At the NIDC, clients need to complete a Medical Access Request Form and place

it in an IHMS post-box which is located in each compound. The request forms are

collected each morning and triaged by a Registered Nurse who schedules

appointments based on the severity of the client's described condition. Clients

with serious or urgent symptoms such as chest pain will be seen on the same day.

Clients with less urgent symptoms may be scheduled up to two days later.

Clients are escorted by DIAC or DSP staff to either of the two medical clinics

at NIDC (one at the North compound and one at the South compound). Clients who

would like to see the Mental Health Team are not required to make an appointment

if they require support.

IHMS has confirmed that all initial triage nurse appointments are scheduled

to occur within 72 hours of IHMS receiving a request form. Clients are advised

of their appointment via a list which is displayed in each compound the evening

before the scheduled clinic. If a client misses their appointment, up to two

more appointments are scheduled for them before IHMS require the submission of

another Medical Access Request Form.

The medical access request process, including the need for clients to check

the appointment schedule daily, is explained at client induction. IHMS also

attends Client Consultative meetings in order to remind clients about the

process.

IHMS are unaware of any cases of clients being forced to wait six to seven

days for initial medical attention due to over-booked schedules, although where

clients miss their initial appointment, or where request forms are not submitted

directly to IHMS post-boxes (eg. handed to a DSP officer), they may have to wait

longer than 72 hours before the initial medical assessment. In addition,

previously scheduled appointments may be delayed when medical personnel are

called away to respond to emergency medical situations, these may take

precedence over previously scheduled appointments. IHMS report that such

instances are rare at NIDC.

It should also be reiterated that, clients are expected to check the

appointment schedule, attend requested appointment times, and inform IHMS if

they no longer require an appointment. The DSP is not responsible to collect or

remind the clients of their appointment.

At the Darwin Airport Lodge and Asti Motel, medical and mental health clinics

operate five days a week, using a Triage arrangement to allocate priority to

clients. Clients can also make appointments, and are generally seen within 72

hours. Urgent client needs are given priority. IHMS is currently developing a

proposal to implement in the new year a weekend clinic at the Darwin Airport

Lodge and the Asti Motel. ,

Outside of clinic hours, there is also a 24 hour Triage and Advice line,

which DIAC or a DSP can call should any emergency situation or unexpected injury

occur.
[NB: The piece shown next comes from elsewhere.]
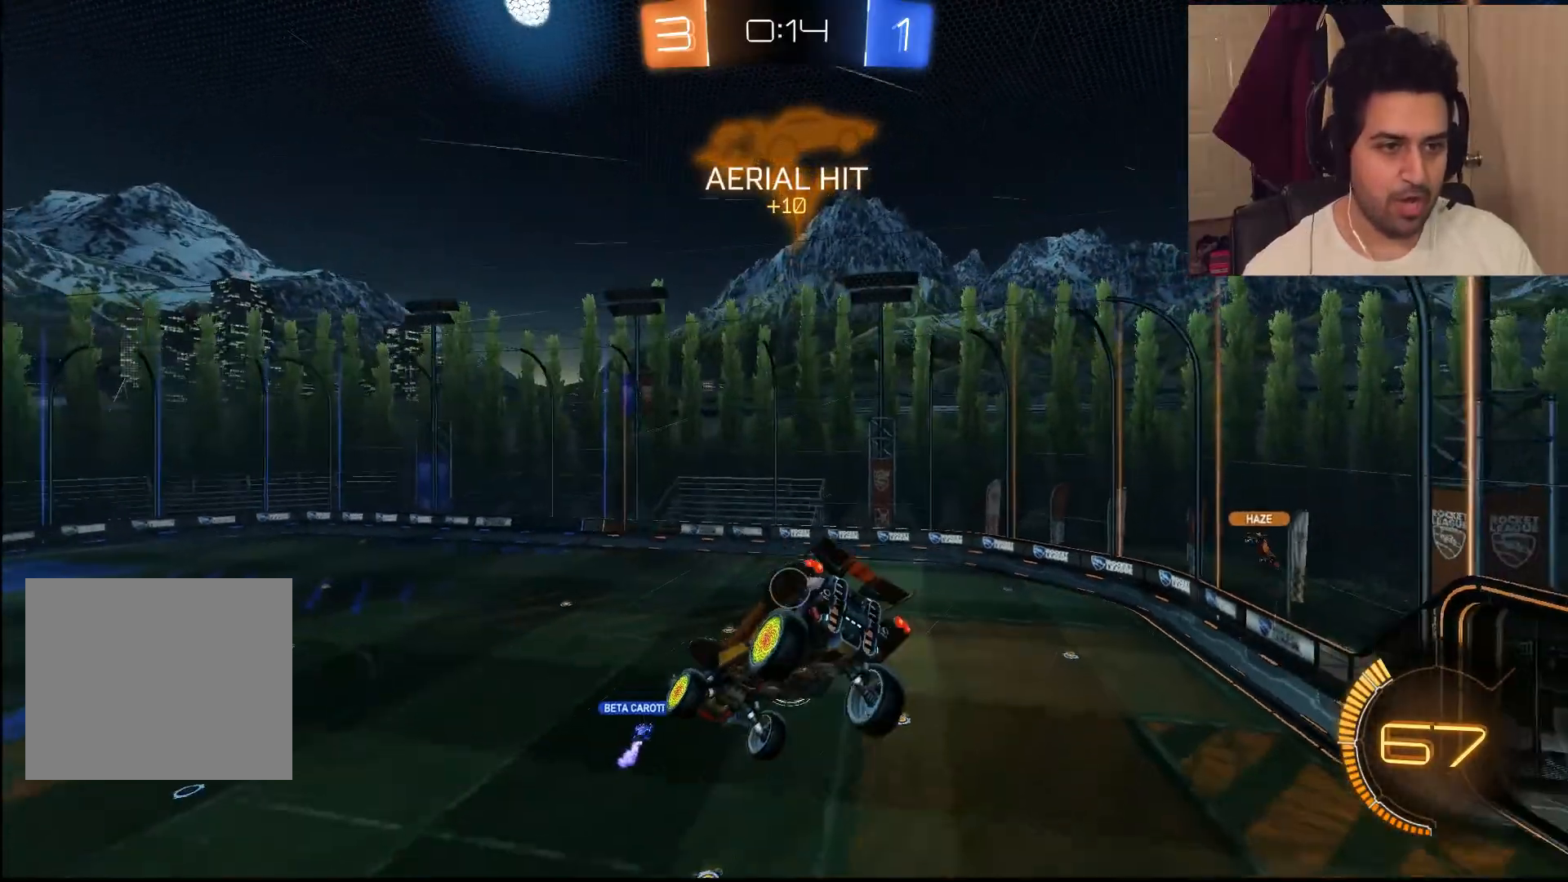
{"buttons": ["R2"], "left_stick": "center", "right_stick": "center", "events": [[50, "left_stick", "center"]]}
They will then be given advice as to whether or not the client needs

transfer to an emergency service provider.

Recommendation 8: DIAC should ensure that all people in immigration

detention in Darwin have access to:

  • appropriate indoor and outdoor recreational spaces including open grassy

    areas and, where applicable, play areas that are safe and appropriate for young

    children

Amenity improvements since the AHRC visit to the NIDC have

continued and now include the addition of flower beds for the use of clients.

There is also a substantial infrastructure program being undertaken that will

significantly increase indoor and outdoor amenities at the NIDC. All works at

NIDC will be completed progressively between October 2010 and June 2011.

Included in the infrastructure program is a broad range of improvements to

the centre including additional classrooms, improved internet access, new soccer

fields, volleyball and basketball courts and a synthetic walking/fitness track.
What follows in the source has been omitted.